**Try it:** Using the records below, repeat exactly the lines from the one holding "جميع منتجاتنا تلبي" through the one holding "i RTS. Die beiden", both ends included, and no others.

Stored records

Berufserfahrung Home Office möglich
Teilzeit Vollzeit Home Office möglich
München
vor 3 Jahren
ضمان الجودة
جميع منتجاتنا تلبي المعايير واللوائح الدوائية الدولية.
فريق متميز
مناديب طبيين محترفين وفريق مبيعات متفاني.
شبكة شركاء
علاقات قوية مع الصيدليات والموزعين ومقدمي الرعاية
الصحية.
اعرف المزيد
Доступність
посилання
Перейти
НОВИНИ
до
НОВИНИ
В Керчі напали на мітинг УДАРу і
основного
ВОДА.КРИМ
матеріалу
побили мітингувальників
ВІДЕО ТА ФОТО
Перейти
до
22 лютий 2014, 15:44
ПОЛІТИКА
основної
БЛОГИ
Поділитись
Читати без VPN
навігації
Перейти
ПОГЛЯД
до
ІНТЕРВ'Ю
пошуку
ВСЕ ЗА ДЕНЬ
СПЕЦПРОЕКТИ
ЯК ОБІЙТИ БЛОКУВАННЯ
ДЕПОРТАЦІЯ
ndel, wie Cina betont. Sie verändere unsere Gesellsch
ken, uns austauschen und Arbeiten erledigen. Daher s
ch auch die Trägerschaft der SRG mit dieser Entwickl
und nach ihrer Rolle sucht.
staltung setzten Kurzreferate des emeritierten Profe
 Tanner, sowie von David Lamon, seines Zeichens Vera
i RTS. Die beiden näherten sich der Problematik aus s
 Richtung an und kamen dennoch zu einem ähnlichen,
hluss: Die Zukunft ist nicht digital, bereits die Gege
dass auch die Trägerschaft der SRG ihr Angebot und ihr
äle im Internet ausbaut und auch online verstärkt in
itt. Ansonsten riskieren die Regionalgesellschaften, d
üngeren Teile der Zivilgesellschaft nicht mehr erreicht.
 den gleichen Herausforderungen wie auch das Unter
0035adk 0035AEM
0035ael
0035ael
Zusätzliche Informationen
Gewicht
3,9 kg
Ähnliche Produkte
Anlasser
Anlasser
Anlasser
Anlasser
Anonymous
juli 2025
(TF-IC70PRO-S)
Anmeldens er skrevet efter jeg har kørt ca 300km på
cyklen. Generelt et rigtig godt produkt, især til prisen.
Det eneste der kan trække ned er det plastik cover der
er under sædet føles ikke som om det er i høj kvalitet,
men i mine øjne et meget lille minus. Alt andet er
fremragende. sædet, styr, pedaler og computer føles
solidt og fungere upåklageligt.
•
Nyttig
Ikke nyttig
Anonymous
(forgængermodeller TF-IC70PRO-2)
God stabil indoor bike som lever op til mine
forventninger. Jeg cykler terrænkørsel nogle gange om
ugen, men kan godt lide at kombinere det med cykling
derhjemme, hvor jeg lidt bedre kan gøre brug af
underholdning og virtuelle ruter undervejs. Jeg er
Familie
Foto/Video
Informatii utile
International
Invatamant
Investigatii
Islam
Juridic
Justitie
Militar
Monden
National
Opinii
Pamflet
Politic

**Task result:**
جميع منتجاتنا تلبي المعايير واللوائح الدوائية الدولية.
فريق متميز
مناديب طبيين محترفين وفريق مبيعات متفاني.
شبكة شركاء
علاقات قوية مع الصيدليات والموزعين ومقدمي الرعاية
الصحية.
اعرف المزيد
Доступність
посилання
Перейти
НОВИНИ
до
НОВИНИ
В Керчі напали на мітинг УДАРу і
основного
ВОДА.КРИМ
матеріалу
побили мітингувальників
ВІДЕО ТА ФОТО
Перейти
до
22 лютий 2014, 15:44
ПОЛІТИКА
основної
БЛОГИ
Поділитись
Читати без VPN
навігації
Перейти
ПОГЛЯД
до
ІНТЕРВ'Ю
пошуку
ВСЕ ЗА ДЕНЬ
СПЕЦПРОЕКТИ
ЯК ОБІЙТИ БЛОКУВАННЯ
ДЕПОРТАЦІЯ
ndel, wie Cina betont. Sie verändere unsere Gesellsch
ken, uns austauschen und Arbeiten erledigen. Daher s
ch auch die Trägerschaft der SRG mit dieser Entwickl
und nach ihrer Rolle sucht.
staltung setzten Kurzreferate des emeritierten Profe
 Tanner, sowie von David Lamon, seines Zeichens Vera
i RTS. Die beiden näherten sich der Problematik aus s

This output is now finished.